State Grid Shanghai Municipal Electrical Power Company (SGCC) produces and distributes power from coal, gas, integrated gasification combined cycle (IGCC), wind, and solar. The company was founded in 1985 and is based in Shanghai, China. Shanghai Municipal Electric Power Co., Ltd. operates as a subsidiary of State Grid Corporation of China.
SGCC has been a long-time user of NetIQ Identity Manager™ and NetIQ Access Manager™ to provide a unified identity solution for its 34,000 users. In recent years security has become a more serious issue, with criminals actively harvesting information from data breaches, leading to revenue losses.
Although SGCC had a security system in place to protect its business systems and unified identity systems, the solution wasn’t satisfactory, as Mr. Lu Shida, Director at SGCC, explains: “We couldn’t report on our data in a centralized manner, all the data was separated into different systems. That meant that when we found a security threat, our security administrators would need to examine the logs for each business system. This would take too much time; time in which a security breach could do untold damage to our business. This manual and time-consuming process meant we couldn’t meet our compliance regulations and were being charged penalties.”
SGCC needed a solution to help quickly identify data breaches and data theft. It also needed support in highlighting account password breaches and auditing so-called ‘zombie’ accounts; accounts which aren’t in active use, but which could pose a security risk. As an existing Micro Focus identity and access management customer, it was vital that the security solution integrates with the unified identity solution.

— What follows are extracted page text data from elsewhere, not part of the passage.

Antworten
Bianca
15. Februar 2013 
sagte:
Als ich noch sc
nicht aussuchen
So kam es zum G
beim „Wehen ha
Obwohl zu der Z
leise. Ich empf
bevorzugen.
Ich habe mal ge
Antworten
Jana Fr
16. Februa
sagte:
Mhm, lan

SGCC investigated the market to look for an agile, scalable, and high performance security solution which could be integrated with the Micro Focus identity and access system. SGCC evaluated NetIQ Sentinel, along with EMC eVision and IBM Qradar. EMC was discounted as the software is typically bundled in with EMC hardware; it doesn’t contain an auditing and reporting module, which was important to SGCC; and proved an expensive option. Though the IBM solution was of interest, SGCC was concerned about the lack of IBM support services in China and its ability to help deliver the project.
Mr. Lu Shida comments on the decision for Sentinel: “The native integration between Sentinel and our unified identity system allowed us to introduce many more security features without having to change our system architecture. The Sentinel components are scalable and can easily be extended to meet any future needs we might have. The Sentinel implementation was easy and we were quickly up and running.”
The solution creates daily reports for key application systems and it audits users who have bypassed the unified identity system so that alerts are sent to the security team. Quarterly, the system generates a report to highlight accounts which haven’t been used, so that these ‘zombie’ accounts can be closed down.
With 34,000 users to manage, understanding the “who, what, when, where, and how” of user system access is essential for controlling insider-based risks. Sentinel integrates security data with unique user identity information to help SGCC quickly identify risky access behaviors. To support SGCC’s compliance position, Sentinel simplifies the collection of security events to automate compliance audit and reporting functions and significantly reduce the complexity, time, and costs of locating and preparing data required by auditors.
Security has strengthened the entire SGCC infrastructure, while security management and labor costs are reduced, as explained by Mr. Lu Shida: “With the introduction of Sentinel, we were able to reduce our IT security staff from five to just two. Having the security data at our fingertips means we can respond 80 percent faster to any security breaches, and we have reduced our overall security incidents by 50 percent. This has led to a 90 percent reduction in economic losses caused by security breaches.”
He concludes: “With the Sentinel implementation, ensuring we are always security-compliant is so much simpler. Through the clear and transparent system, we can quickly identify and respond to any security threats. Monitoring and auditing is easy and through the vital integration between the Micro Focus solutions we can manage our ‘zombie’ accounts and have a deep understanding of user access rights for every application we run. Micro Focus has supported us throughout this process and we look forward to our continued partnership.”
The native integration between Sentinel and our unified identity system allowed us to introduce many more security features without having to change our system architecture.
With the introduction of Sentinel, we were able to reduce our IT security staff from five to just two. Having the security data at our fingertips means we can respond 80 percent faster to any security breaches, and we have reduced our overall security incidents by 50 percent.